**EXERCISE TASKS:**
**a.** In the AWS Glue crawl acceleration text, turn the paragraph beginning "The Amazon S3 event crawl runs by consuming" into a short bulleted list that keeps its main facts.
**b.** Answer these questions using the AWS Glue crawl acceleration text:
(i) What does the first crawl list?
(ii) What is the maximum number of messages consumed per crawl?
(iii) In the prerequisites, what example value is given for folder_name?
**c.** Extend the AWS Glue crawl acceleration text with the next part, starting after its final CloudFormation step.

**TEXT PROVIDED:**
* * *

Accelerating crawls using Amazon S3 event notifications - AWS Glue

Accelerating crawls using Amazon S3 event notifications

Instead of listing the objects from an Amazon S3 or Data Catalog target, you can configure the crawler to use Amazon S3 events to find any changes. This feature improves the recrawl time by using Amazon S3 events to identify the changes between two crawls by listing all the files from the subfolder which triggered the event instead of listing the full Amazon S3 or Data Catalog target.

The first crawl lists all Amazon S3 objects from the target. After the first successful crawl, you can choose to recrawl manually or on a set schedule. The crawler will list only the objects from those events instead of listing all objects.

The advantages of moving to an Amazon S3 event based crawler are:

  • A faster recrawl as the listing of all the objects from the target is not required, instead the listing of specific folders is done where objects are added or deleted.

  • A reduction in the overall crawl cost as the listing of specific folders is done where objects are added or deleted.

The Amazon S3 event crawl runs by consuming Amazon S3 events from the SQS queue based on the crawler schedule. There will be no cost if there are no events in the queue. Amazon S3 events can be configured to go directly to the SQS queue or in cases where multiple consumers need the same event, a combination of SNS and SQS. For more information, see Setting up your account for Amazon S3 event notifications.

After creating and configuring the crawler in event mode, the first crawl runs in listing mode by performing full a listing of the Amazon S3 or Data Catalog target. The following log confirms the operation of the crawl by consuming Amazon S3 events after the first successful crawl: "The crawl is running by consuming Amazon S3 events."

After creating the Amazon S3 event crawl and updating the crawler properties which may impact the crawl, the crawl operates in list mode and the following log is added: "Crawl is not running in S3 event mode".

Note

The maximum number of messages to consume is 10,000 messages per crawl.

Catalog target

When the target is the Data Catalog the crawler updates the existing tables in the Data Catalog with changes (for example, extra partitions in a table).

Setting up your account for Amazon S3 event notifications

This section describes how to set up your account for Amazon S3 event notifications, and provides instructions for doing so using a script, or the AWS Glue console.

Prerequisites

Complete the following setup tasks. Note the values in parenthesis reference the configurable settings from the script.

  1. Create an Amazon S3 bucket (s3_bucket_name).

  2. Identify a crawler target (folder_name, such as "test1") which is a path in the identified bucket.

  3. Prepare a crawler name (crawler_name)

  4. Prepare an SNS Topic name (sns_topic_name) which could be the same as the crawler name.

  5. Prepare the AWS Region where the crawler is to run and the S3 bucket exists (region).

  6. Optionally prepare an email address if email is used to get the Amazon S3 events (subscribing_email).

You can also use the CloudFormation stack to create your resources. Complete the following steps:

  1. Launch your CloudFormation stack in US East (N. Virginia):

  2. Under Parameters, enter a name for your Amazon S3 bucket (include your account number).

* * *

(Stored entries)
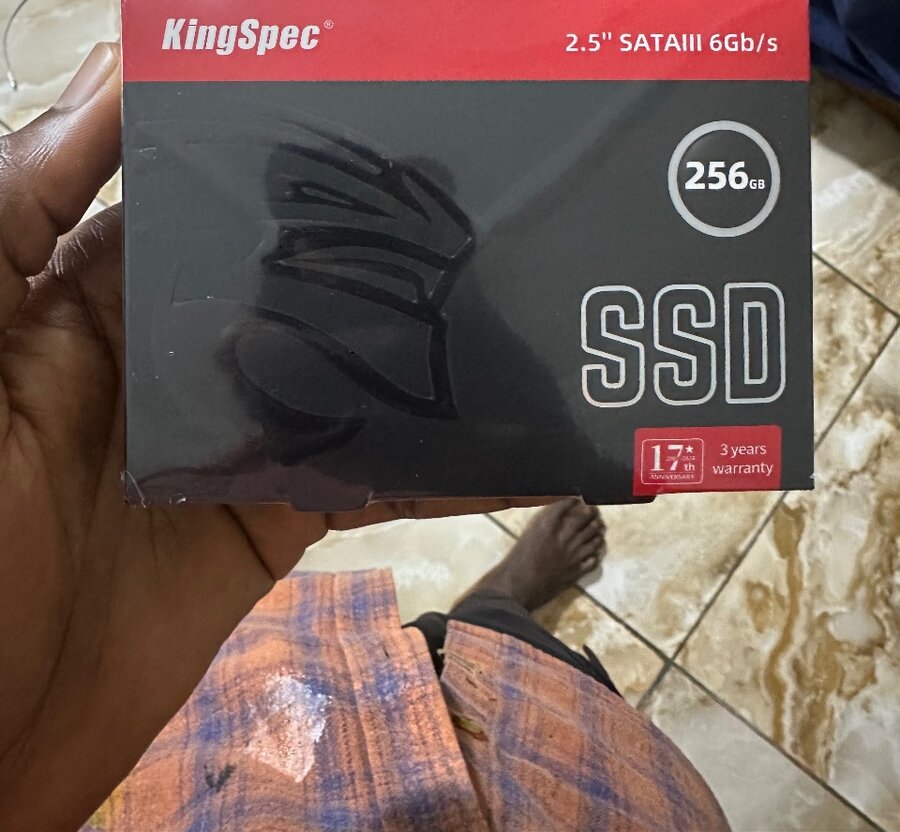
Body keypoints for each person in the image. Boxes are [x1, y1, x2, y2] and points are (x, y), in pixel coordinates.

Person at [0, 44, 729, 831]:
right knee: (512, 663)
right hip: (541, 789)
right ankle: (494, 608)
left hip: (204, 745)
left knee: (422, 610)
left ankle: (489, 601)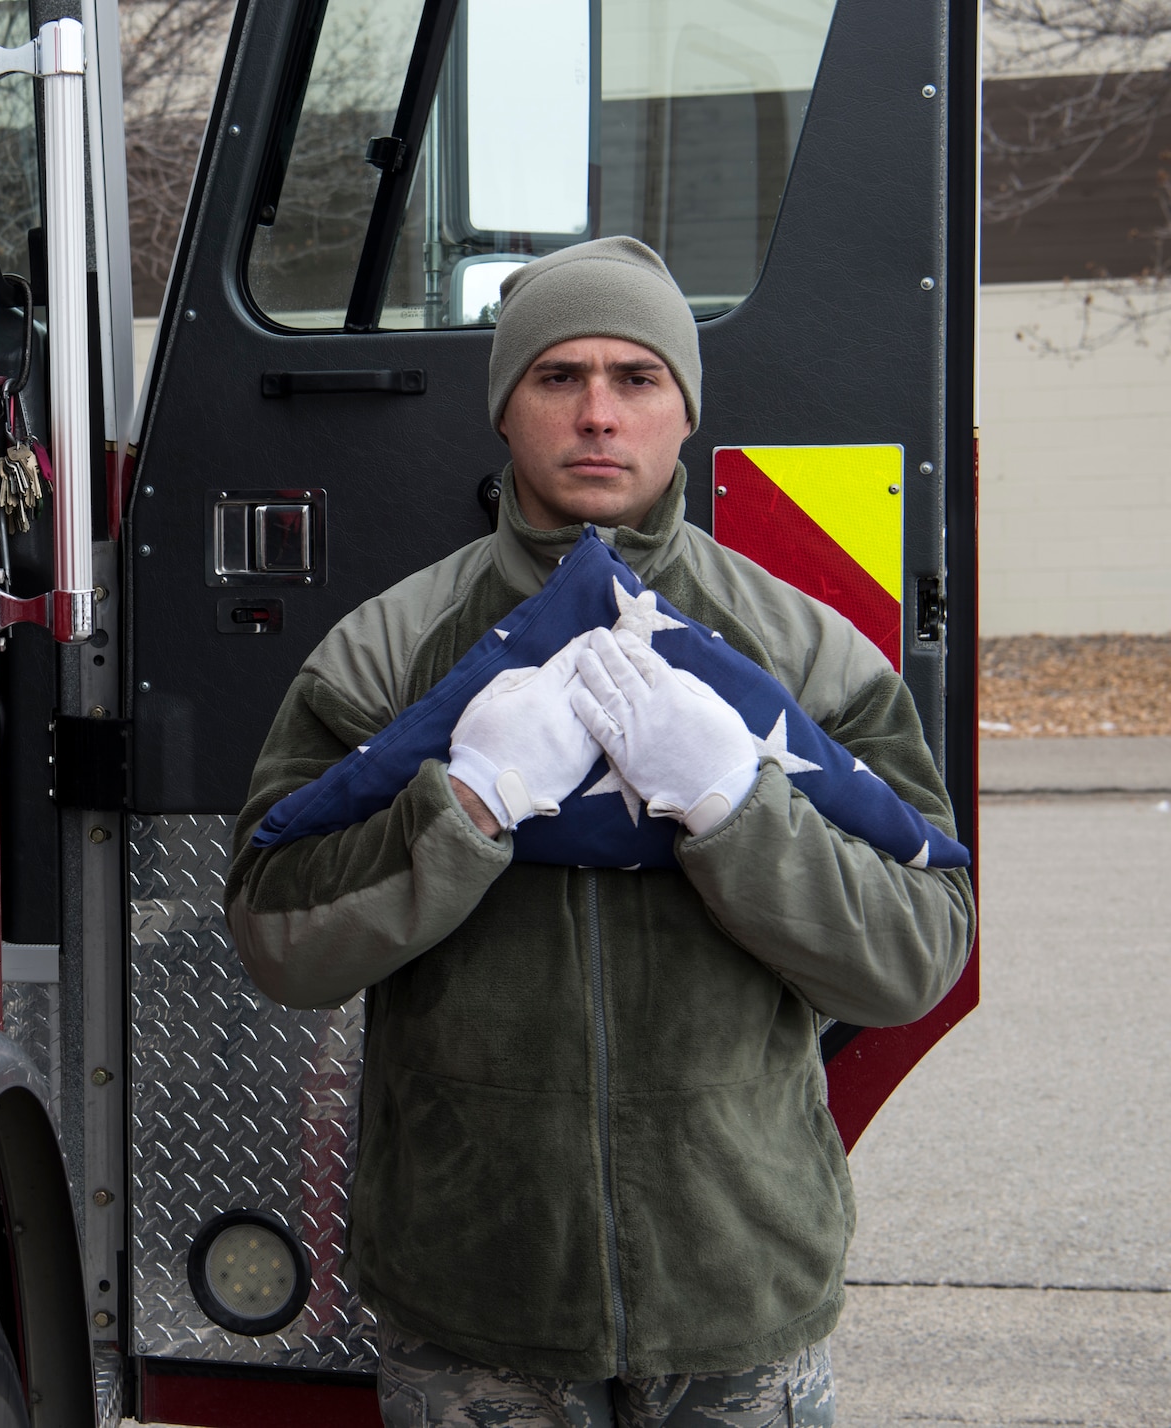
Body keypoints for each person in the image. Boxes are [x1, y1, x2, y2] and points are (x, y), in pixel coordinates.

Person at [225, 237, 973, 1427]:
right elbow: (278, 937)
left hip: (737, 1293)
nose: (595, 414)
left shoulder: (801, 653)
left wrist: (737, 806)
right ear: (503, 412)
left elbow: (915, 951)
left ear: (683, 412)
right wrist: (461, 805)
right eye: (556, 376)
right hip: (476, 1303)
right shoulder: (385, 653)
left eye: (636, 378)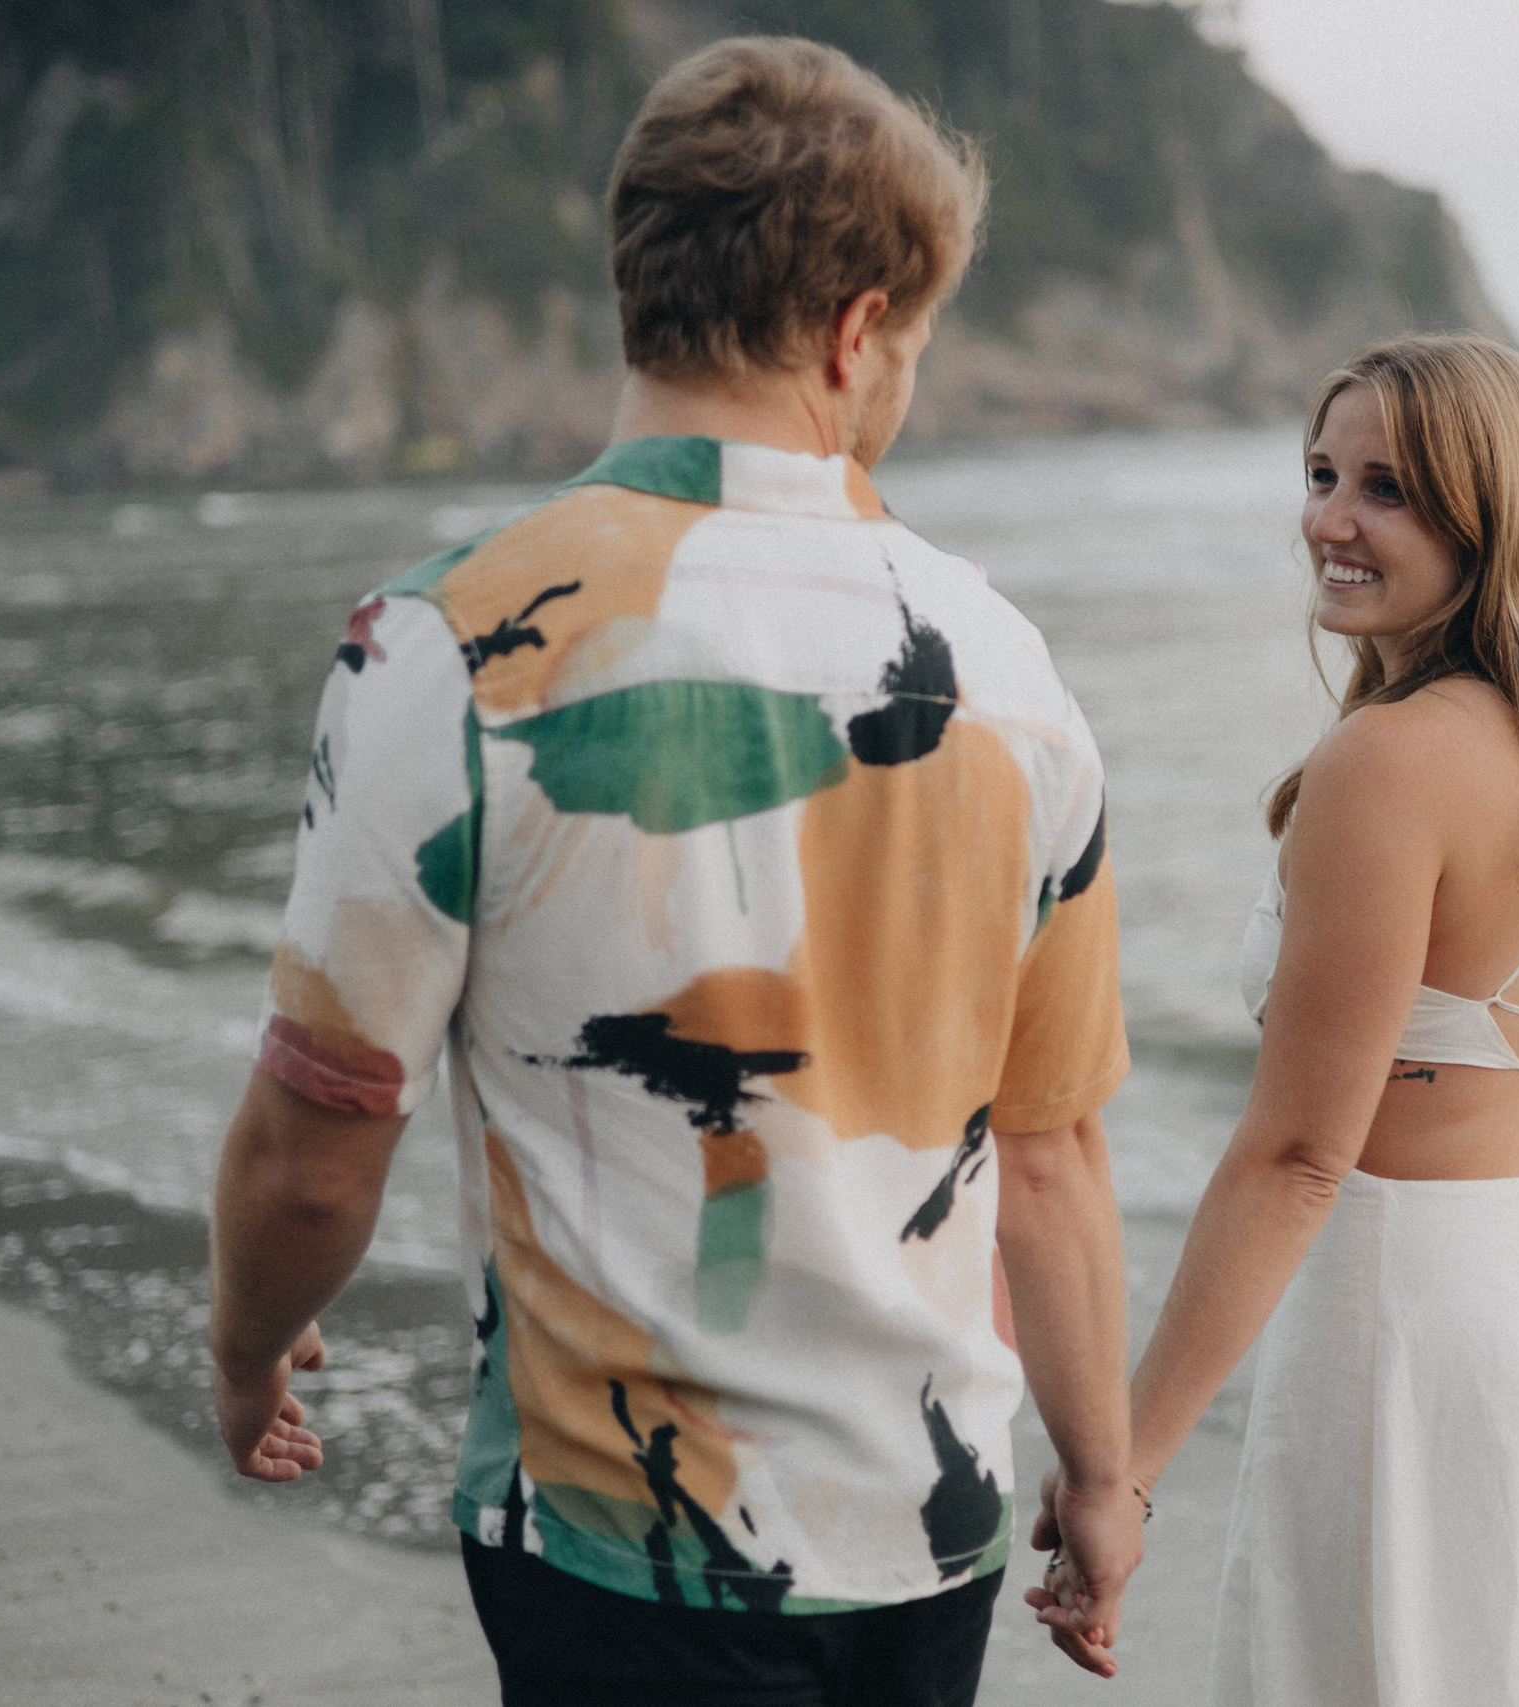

* * *

**ANSWERS BY ITEM:**
**a.**
- The crawl consumes Amazon S3 events from the SQS queue according to the crawler schedule.
- No events in the queue means no cost.
- Amazon S3 events can go directly to the SQS queue, or through a combination of SNS and SQS when multiple consumers need the same event.

**b.**
(i) All Amazon S3 objects from the target.
(ii) 10,000 messages.
(iii) "test1"

**c.**
  3. Select I acknowledge that AWS CloudFormation might create IAM resources with custom names.

  4. Choose Create stack.

Limitations:

  • Only a single target is supported by the crawler, whether for Amazon S3 or Data Catalog targets.

  • SQS on private VPC is not supported.

  • Amazon S3 sampling is not supported.

  • The crawler target should be a folder for an Amazon S3 target, or one or more AWS Glue Data Catalog tables for a Data Catalog target.

  • The 'everything' path wildcard is not supported: s3://%

  • For a Data Catalog target, all catalog tables should point to same Amazon S3 bucket for Amazon S3 event mode.

  • For a Data Catalog target, a catalog table should not point to an Amazon S3 location in the Delta Lake format (containing _symlink folders, or checking the catalog table's InputFormat).

To use the Amazon S3 event based crawler, you should enable event notification on the S3 bucket with events filtered from the prefix which is the same as the S3 target and store in SQS. You can set up SQS and event notification through the console by following the steps in Walkthrough: Configuring a bucket for notifications or using the Script to generate SQS and configure Amazon S3 events from the target.

SQS policy

Add the following SQS policy which is required to be attached to the role used by the crawler.

{ "Version": "2012-10-17", "Statement": [ { "Sid": "VisualEditor0", "Effect": "Allow", "Action": [ "sqs:DeleteMessage", "sqs:GetQueueUrl", "sqs:ListDeadLetterSourceQueues", "sqs:ReceiveMessage", "sqs:GetQueueAttributes", "sqs:ListQueueTags", "sqs:SetQueueAttributes", "sqs:PurgeQueue" ], "Resource": "arn:aws:sqs:{region}:{accountID}:cfn-sqs-queue" } ] }

Script to generate SQS and configure Amazon S3 events from the target

After ensuring the prerequisites are met, you can run the following Python script to create the SQS. Replace the Configurable settings with the names prepared from the prerequisites.

Note

After running the script, login to the SQS console to find the ARN of the SQS created.

Amazon SQS sets a visibility timeout, a period of time during which Amazon SQS prevents other consumers from receiving and processing the message. Set the visibility timeout approximately equal to the crawl run time.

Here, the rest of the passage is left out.